In July 2011, Greenpeace started 'Detox My Fashion', a movement that aims to eliminate the release of hazardous chemicals into waterways, by committing large fashion retailers to stop using these chemicals in their manufacturing process by 2020.
There are over 76 international fashion retailers that have made the commitment to the movement, including Adidas, Valentino and Primark.
Once signed up to the programme, the brands have the goal of being chemical-free by 2020, and Greenpeace publishes information regarding their progress every year.
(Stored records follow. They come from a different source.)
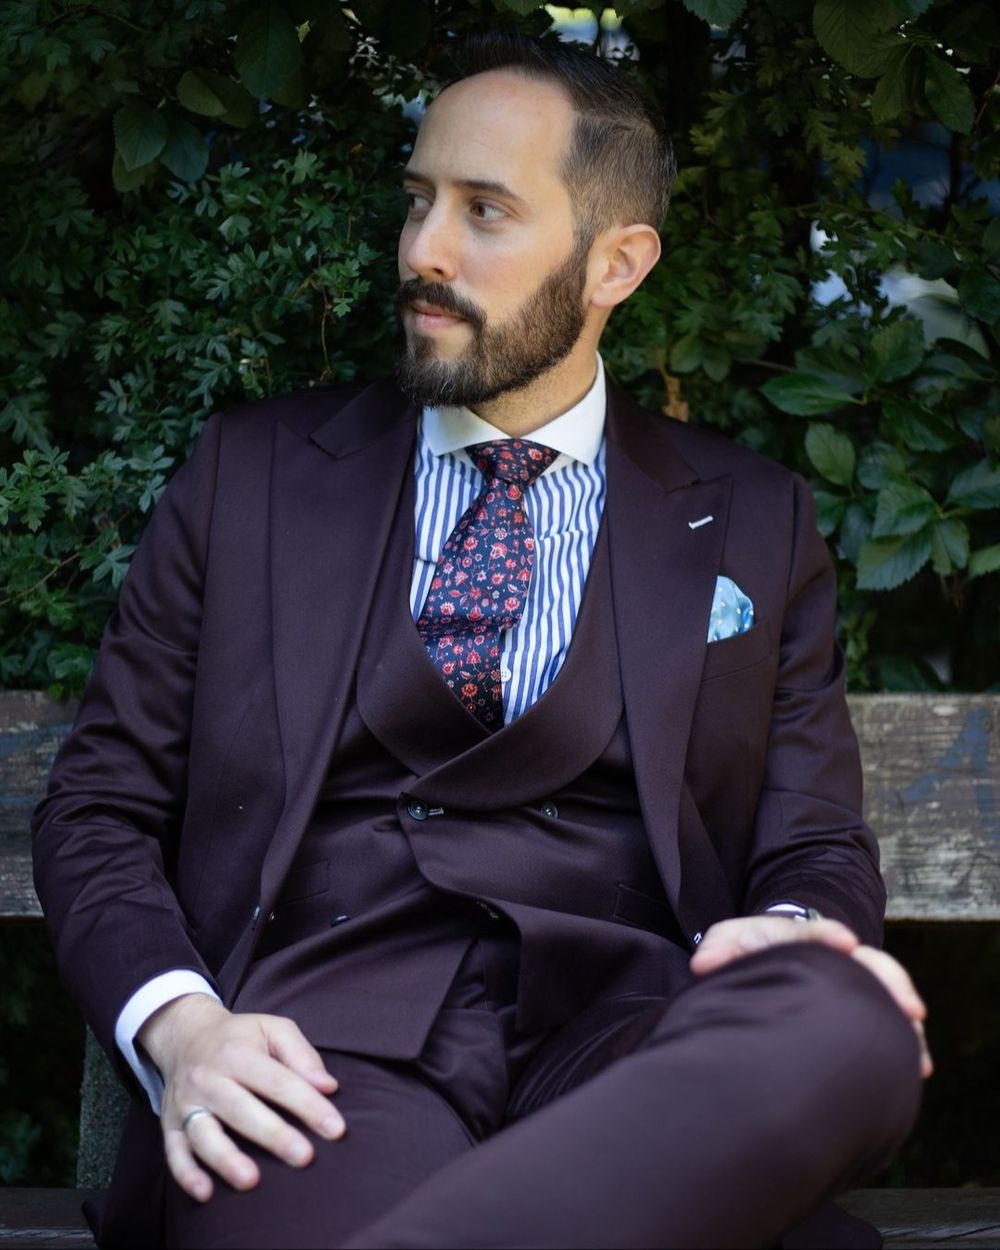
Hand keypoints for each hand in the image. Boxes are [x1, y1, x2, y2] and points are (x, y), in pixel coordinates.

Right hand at [138, 993, 343, 1201]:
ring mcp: (186, 1103)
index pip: (277, 1081)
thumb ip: (302, 1054)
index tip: (335, 1129)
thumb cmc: (239, 1037)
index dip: (308, 1104)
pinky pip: (174, 1153)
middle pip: (241, 1109)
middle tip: (304, 1157)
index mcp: (236, 1052)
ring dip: (226, 1159)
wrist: (186, 1035)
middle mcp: (208, 1078)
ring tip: (251, 1180)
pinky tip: (206, 1194)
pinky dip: (187, 1175)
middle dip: (273, 1135)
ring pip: (204, 1135)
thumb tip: (328, 1086)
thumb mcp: (272, 1029)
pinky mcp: (170, 1125)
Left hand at [690, 916, 931, 1078]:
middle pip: (873, 964)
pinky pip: (889, 1024)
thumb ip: (720, 946)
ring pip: (888, 997)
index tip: (845, 944)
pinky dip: (905, 1043)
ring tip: (918, 1051)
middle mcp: (840, 959)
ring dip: (904, 1020)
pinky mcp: (861, 1011)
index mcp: (807, 938)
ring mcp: (855, 984)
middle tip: (910, 1007)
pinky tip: (916, 1067)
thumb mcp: (733, 939)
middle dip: (891, 983)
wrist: (774, 957)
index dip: (832, 937)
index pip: (821, 934)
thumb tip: (704, 965)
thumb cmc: (753, 948)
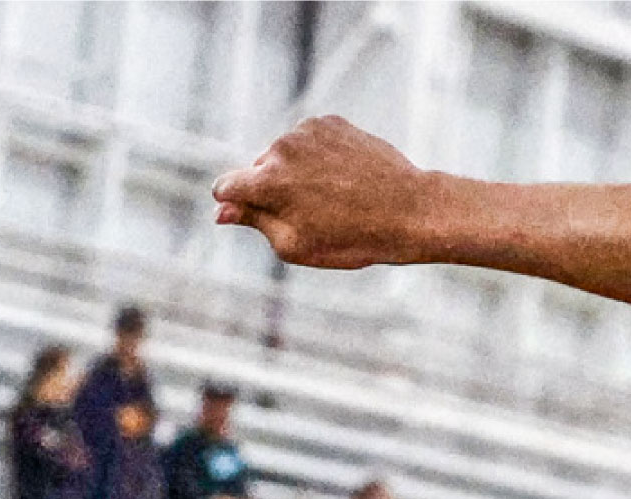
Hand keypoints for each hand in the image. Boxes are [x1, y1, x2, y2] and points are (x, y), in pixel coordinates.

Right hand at [213, 117, 433, 268]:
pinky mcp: (330, 122)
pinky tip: (342, 177)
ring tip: (331, 196)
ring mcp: (307, 131)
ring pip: (284, 154)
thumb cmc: (351, 238)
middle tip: (310, 214)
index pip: (225, 186)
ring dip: (295, 172)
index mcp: (267, 183)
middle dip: (271, 189)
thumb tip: (221, 210)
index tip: (249, 213)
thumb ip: (253, 222)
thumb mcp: (294, 244)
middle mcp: (282, 148)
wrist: (409, 210)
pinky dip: (317, 156)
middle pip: (257, 170)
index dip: (234, 203)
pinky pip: (309, 141)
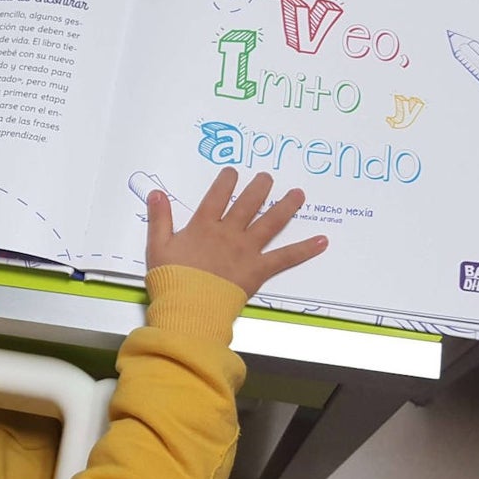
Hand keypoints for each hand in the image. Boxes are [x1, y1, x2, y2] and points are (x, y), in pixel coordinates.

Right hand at [145, 168, 326, 296]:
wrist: (189, 306)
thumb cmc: (171, 279)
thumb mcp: (157, 246)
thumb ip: (159, 218)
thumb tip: (156, 193)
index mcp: (204, 226)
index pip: (217, 196)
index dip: (226, 181)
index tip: (233, 172)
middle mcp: (229, 232)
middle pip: (248, 204)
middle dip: (260, 187)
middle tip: (268, 177)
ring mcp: (247, 249)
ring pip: (270, 222)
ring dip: (286, 207)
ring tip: (299, 194)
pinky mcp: (259, 269)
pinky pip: (286, 257)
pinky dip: (305, 249)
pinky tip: (322, 241)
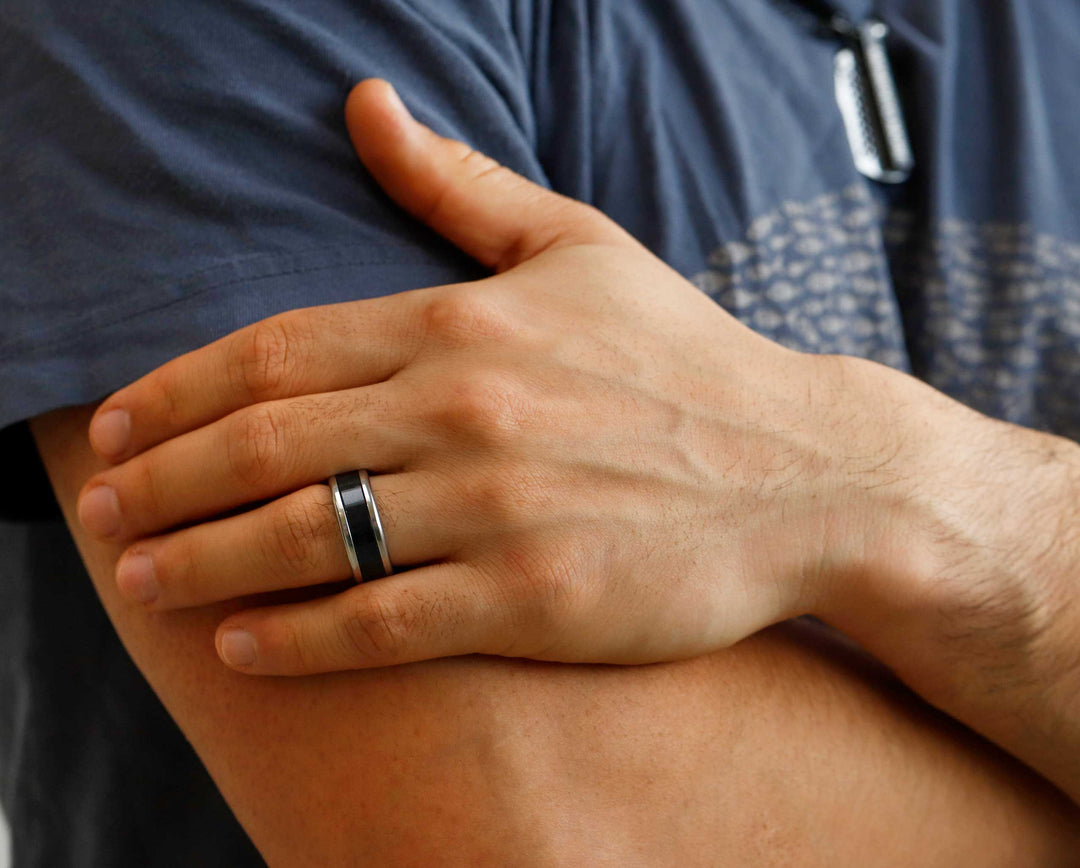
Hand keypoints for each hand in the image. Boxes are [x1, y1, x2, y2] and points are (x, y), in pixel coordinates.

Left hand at [75, 80, 931, 674]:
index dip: (179, 390)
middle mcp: (467, 408)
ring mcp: (498, 506)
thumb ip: (459, 184)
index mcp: (465, 322)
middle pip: (266, 443)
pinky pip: (381, 621)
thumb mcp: (578, 245)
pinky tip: (239, 644)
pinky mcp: (532, 595)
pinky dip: (297, 637)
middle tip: (102, 510)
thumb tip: (365, 104)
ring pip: (307, 534)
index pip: (279, 350)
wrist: (806, 471)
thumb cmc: (688, 361)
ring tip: (140, 579)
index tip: (118, 424)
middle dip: (164, 480)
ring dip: (203, 561)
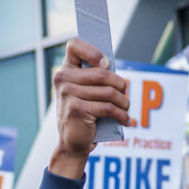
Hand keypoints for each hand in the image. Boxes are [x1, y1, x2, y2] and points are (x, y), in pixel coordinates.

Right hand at [48, 37, 134, 177]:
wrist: (72, 142)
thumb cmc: (84, 113)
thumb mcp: (86, 92)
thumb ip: (95, 77)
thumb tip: (112, 68)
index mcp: (65, 70)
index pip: (74, 46)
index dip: (93, 51)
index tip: (106, 64)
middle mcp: (63, 79)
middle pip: (102, 73)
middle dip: (120, 85)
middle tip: (124, 95)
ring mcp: (67, 94)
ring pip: (109, 92)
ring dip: (123, 102)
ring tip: (125, 108)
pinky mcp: (76, 109)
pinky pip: (108, 107)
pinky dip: (121, 115)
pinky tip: (125, 120)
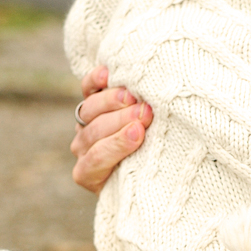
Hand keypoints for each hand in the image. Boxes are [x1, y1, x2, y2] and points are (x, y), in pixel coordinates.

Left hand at [71, 66, 153, 194]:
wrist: (153, 162)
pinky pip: (87, 89)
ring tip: (135, 97)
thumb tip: (167, 158)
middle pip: (95, 131)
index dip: (117, 145)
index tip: (139, 133)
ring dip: (113, 101)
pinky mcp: (91, 102)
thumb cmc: (154, 172)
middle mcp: (84, 150)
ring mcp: (84, 126)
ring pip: (89, 110)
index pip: (97, 158)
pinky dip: (95, 81)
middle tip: (145, 112)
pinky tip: (108, 75)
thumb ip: (147, 168)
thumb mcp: (148, 176)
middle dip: (121, 120)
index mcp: (90, 174)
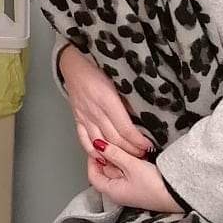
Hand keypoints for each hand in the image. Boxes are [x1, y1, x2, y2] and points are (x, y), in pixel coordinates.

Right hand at [59, 44, 150, 161]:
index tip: (148, 146)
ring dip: (115, 154)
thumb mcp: (118, 78)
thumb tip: (143, 116)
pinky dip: (93, 152)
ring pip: (100, 143)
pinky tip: (103, 158)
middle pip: (114, 139)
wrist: (73, 62)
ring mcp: (84, 116)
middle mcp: (95, 111)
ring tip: (128, 159)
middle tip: (142, 156)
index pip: (125, 129)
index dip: (137, 141)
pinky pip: (84, 139)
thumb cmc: (97, 66)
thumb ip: (128, 98)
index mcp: (107, 100)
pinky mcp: (77, 118)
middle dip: (130, 150)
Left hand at [87, 143, 183, 214]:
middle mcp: (119, 192)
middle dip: (107, 157)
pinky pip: (129, 172)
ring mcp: (130, 190)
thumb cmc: (155, 186)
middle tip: (111, 143)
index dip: (92, 160)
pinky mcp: (140, 185)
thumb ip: (114, 154)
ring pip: (118, 171)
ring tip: (124, 147)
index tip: (97, 147)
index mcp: (112, 191)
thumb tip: (99, 145)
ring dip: (119, 159)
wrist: (178, 194)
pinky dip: (129, 163)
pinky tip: (135, 154)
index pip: (94, 175)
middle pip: (106, 172)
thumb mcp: (131, 166)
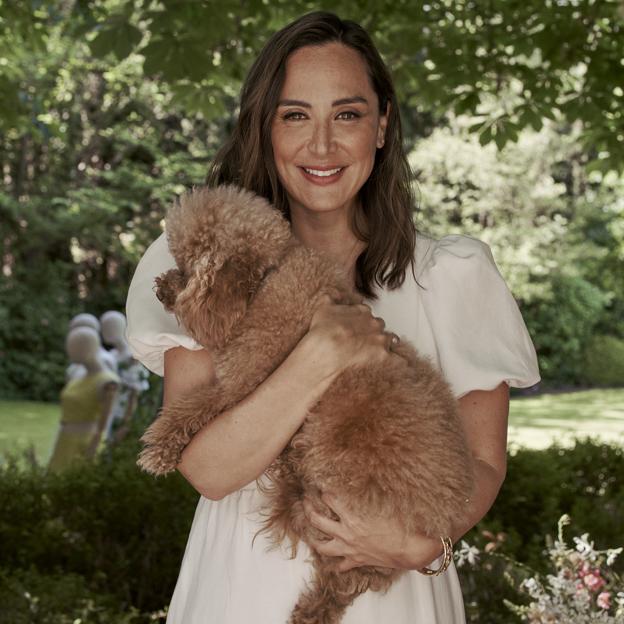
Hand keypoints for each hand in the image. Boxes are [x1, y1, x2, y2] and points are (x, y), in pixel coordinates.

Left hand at [303, 492, 443, 571]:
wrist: (411, 549)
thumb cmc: (401, 525)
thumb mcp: (385, 502)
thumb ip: (371, 492)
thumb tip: (366, 478)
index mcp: (352, 517)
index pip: (330, 499)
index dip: (324, 490)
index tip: (321, 483)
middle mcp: (347, 534)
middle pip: (318, 521)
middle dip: (308, 509)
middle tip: (305, 501)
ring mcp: (350, 549)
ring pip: (324, 547)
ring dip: (315, 539)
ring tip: (310, 533)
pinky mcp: (358, 561)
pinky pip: (342, 565)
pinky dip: (336, 563)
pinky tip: (333, 561)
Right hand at [304, 296, 399, 383]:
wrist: (326, 348)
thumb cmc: (323, 329)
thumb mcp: (324, 307)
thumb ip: (332, 298)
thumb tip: (335, 293)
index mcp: (363, 311)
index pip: (368, 313)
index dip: (362, 321)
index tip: (357, 327)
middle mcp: (374, 322)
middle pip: (379, 326)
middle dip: (373, 332)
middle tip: (363, 340)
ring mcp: (379, 338)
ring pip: (390, 339)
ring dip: (385, 344)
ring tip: (378, 352)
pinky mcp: (382, 354)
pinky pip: (397, 358)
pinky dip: (397, 361)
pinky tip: (397, 364)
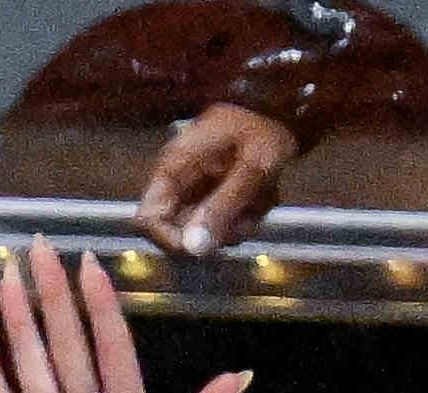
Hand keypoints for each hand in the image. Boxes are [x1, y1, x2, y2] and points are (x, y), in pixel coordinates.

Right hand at [134, 103, 296, 256]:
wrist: (280, 109)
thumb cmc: (264, 128)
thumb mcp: (252, 166)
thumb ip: (223, 205)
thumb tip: (192, 248)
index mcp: (174, 168)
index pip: (147, 219)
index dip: (170, 239)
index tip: (204, 243)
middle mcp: (178, 184)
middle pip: (179, 232)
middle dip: (215, 233)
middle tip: (247, 217)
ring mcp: (195, 192)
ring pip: (205, 233)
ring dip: (236, 226)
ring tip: (260, 201)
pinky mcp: (212, 198)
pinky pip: (221, 225)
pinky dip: (244, 219)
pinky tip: (260, 198)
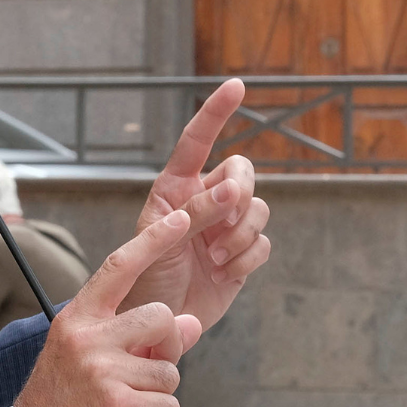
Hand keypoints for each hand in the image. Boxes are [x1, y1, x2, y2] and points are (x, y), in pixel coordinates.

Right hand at [14, 209, 203, 406]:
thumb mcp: (83, 358)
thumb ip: (132, 336)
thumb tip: (189, 322)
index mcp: (77, 319)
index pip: (120, 266)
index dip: (155, 240)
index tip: (182, 218)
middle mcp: (88, 338)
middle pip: (163, 318)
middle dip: (166, 349)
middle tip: (141, 374)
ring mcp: (102, 372)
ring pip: (170, 369)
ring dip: (157, 395)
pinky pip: (168, 406)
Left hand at [119, 80, 271, 330]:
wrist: (154, 321)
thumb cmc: (143, 275)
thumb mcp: (161, 237)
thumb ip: (197, 210)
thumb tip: (235, 190)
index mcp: (177, 186)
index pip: (198, 140)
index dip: (216, 111)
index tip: (236, 85)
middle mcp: (206, 200)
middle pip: (244, 172)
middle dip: (241, 192)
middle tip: (226, 215)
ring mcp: (226, 228)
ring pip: (258, 209)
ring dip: (241, 233)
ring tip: (214, 259)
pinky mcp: (242, 256)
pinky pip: (263, 243)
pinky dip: (247, 257)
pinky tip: (225, 272)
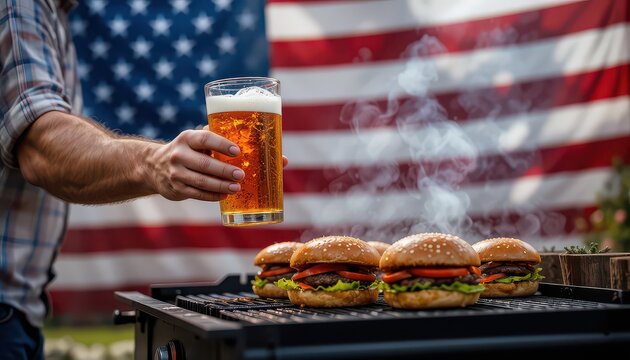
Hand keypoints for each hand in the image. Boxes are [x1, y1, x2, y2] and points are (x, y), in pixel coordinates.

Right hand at [148, 128, 288, 201]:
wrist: (153, 166)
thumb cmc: (191, 151)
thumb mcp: (200, 141)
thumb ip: (226, 141)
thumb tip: (280, 156)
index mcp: (188, 138)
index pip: (205, 138)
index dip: (221, 144)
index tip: (238, 150)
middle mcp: (179, 154)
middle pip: (204, 163)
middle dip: (224, 170)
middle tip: (242, 174)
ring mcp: (175, 172)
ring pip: (201, 181)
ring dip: (220, 185)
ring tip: (237, 187)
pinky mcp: (176, 188)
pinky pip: (197, 194)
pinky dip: (212, 195)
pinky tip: (225, 195)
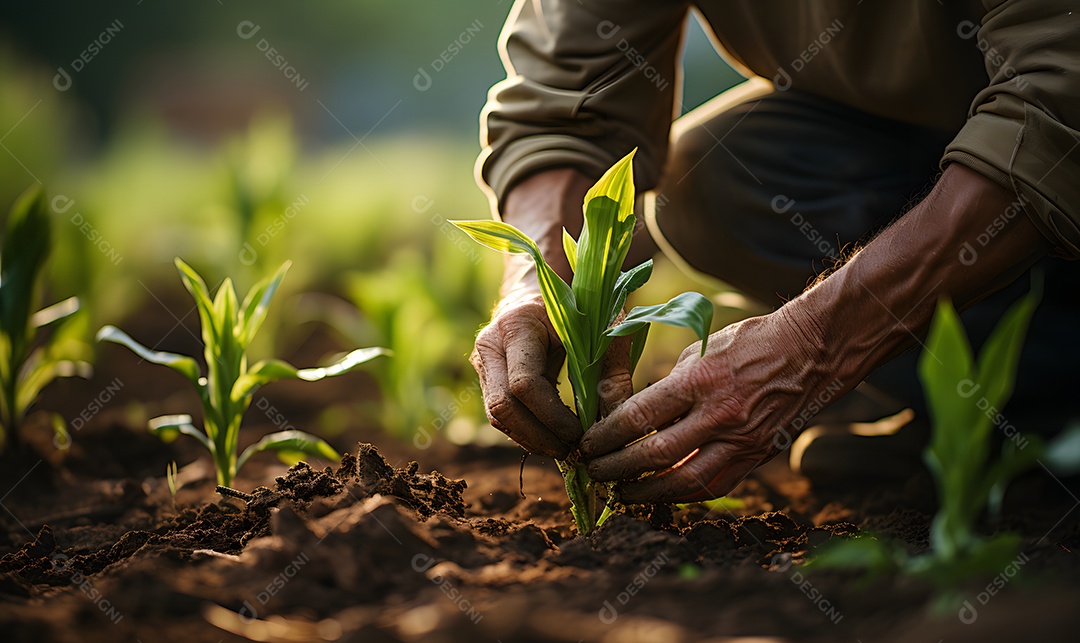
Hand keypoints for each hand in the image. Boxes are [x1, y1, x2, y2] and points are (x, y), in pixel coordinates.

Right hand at [471, 291, 633, 458]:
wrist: (541, 294)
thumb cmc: (576, 307)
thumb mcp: (599, 327)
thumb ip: (611, 367)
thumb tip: (617, 417)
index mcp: (516, 326)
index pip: (524, 384)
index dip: (552, 417)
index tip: (581, 433)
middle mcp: (489, 346)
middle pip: (502, 407)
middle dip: (538, 437)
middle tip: (572, 453)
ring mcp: (482, 364)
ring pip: (497, 417)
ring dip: (531, 440)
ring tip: (566, 450)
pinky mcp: (486, 380)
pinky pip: (500, 416)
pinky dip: (527, 433)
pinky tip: (553, 439)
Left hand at [581, 164, 1050, 503]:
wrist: (813, 352)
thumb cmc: (751, 342)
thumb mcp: (702, 348)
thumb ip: (667, 381)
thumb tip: (625, 407)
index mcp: (700, 379)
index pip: (638, 416)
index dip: (605, 436)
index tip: (585, 443)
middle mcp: (719, 414)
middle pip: (653, 455)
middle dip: (616, 468)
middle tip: (593, 472)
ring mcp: (740, 441)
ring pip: (683, 482)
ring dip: (646, 493)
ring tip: (622, 495)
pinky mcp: (756, 458)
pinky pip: (713, 487)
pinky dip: (683, 496)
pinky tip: (663, 496)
They evaluate each individual brand in three ways, taken into consideration together. Firstly, they must have a system in place to eliminate the chemicals putting them on track for realistically becoming chemical free by 2020.
Secondly, they must be eliminating PFC's (perfluorinated chemicals, that aren't found at all in nature and take a long time to degrade) by replacing them with safer alternatives.
These chemicals pollute drinking water supplies around the world, putting the environment, the people and the animals that rely upon these waterways in danger.
Lastly, the companies must be honest about how seriously they're taking the commitment.
Transparency is probably one of the most important things, as being honest about the ecological impact of their products enables customers to make an informed choice about where to shop, and where to avoid.
How brands rank is calculated by recognising their in all three of these areas. There's a four tier system of excellence, with the highest being 'avant-garde'. The three brands to have reached avant-garde status are Inditex (the company behind Zara), H&M Group, and Benetton.
Inditex, who own Zara, Bershka and Pull&Bear, were the highest ranking, having made every effort in every area. They recently donated €3.7 million to water.org, so you can carry on shopping at Zara, knowing you're supporting a brand that is dedicated to cleaning up their eco-footprint.
H&M already has a conscious collection and as an incentive to recycle old clothes, you're able to exchange a bag of unwanted clothes for a voucher in many stores. It seems now, that H&M has gone one step further- making an effort to alter their damaging relationship with chemicals.
In an industry that is second only to oil in its negative impact upon the environment, it's good to see Greenpeace encouraging a more sustainable approach to manufacturing high street clothing. It's even better to see Zara, H&M and Benetton taking it seriously, and making progress towards being chemical free and clear.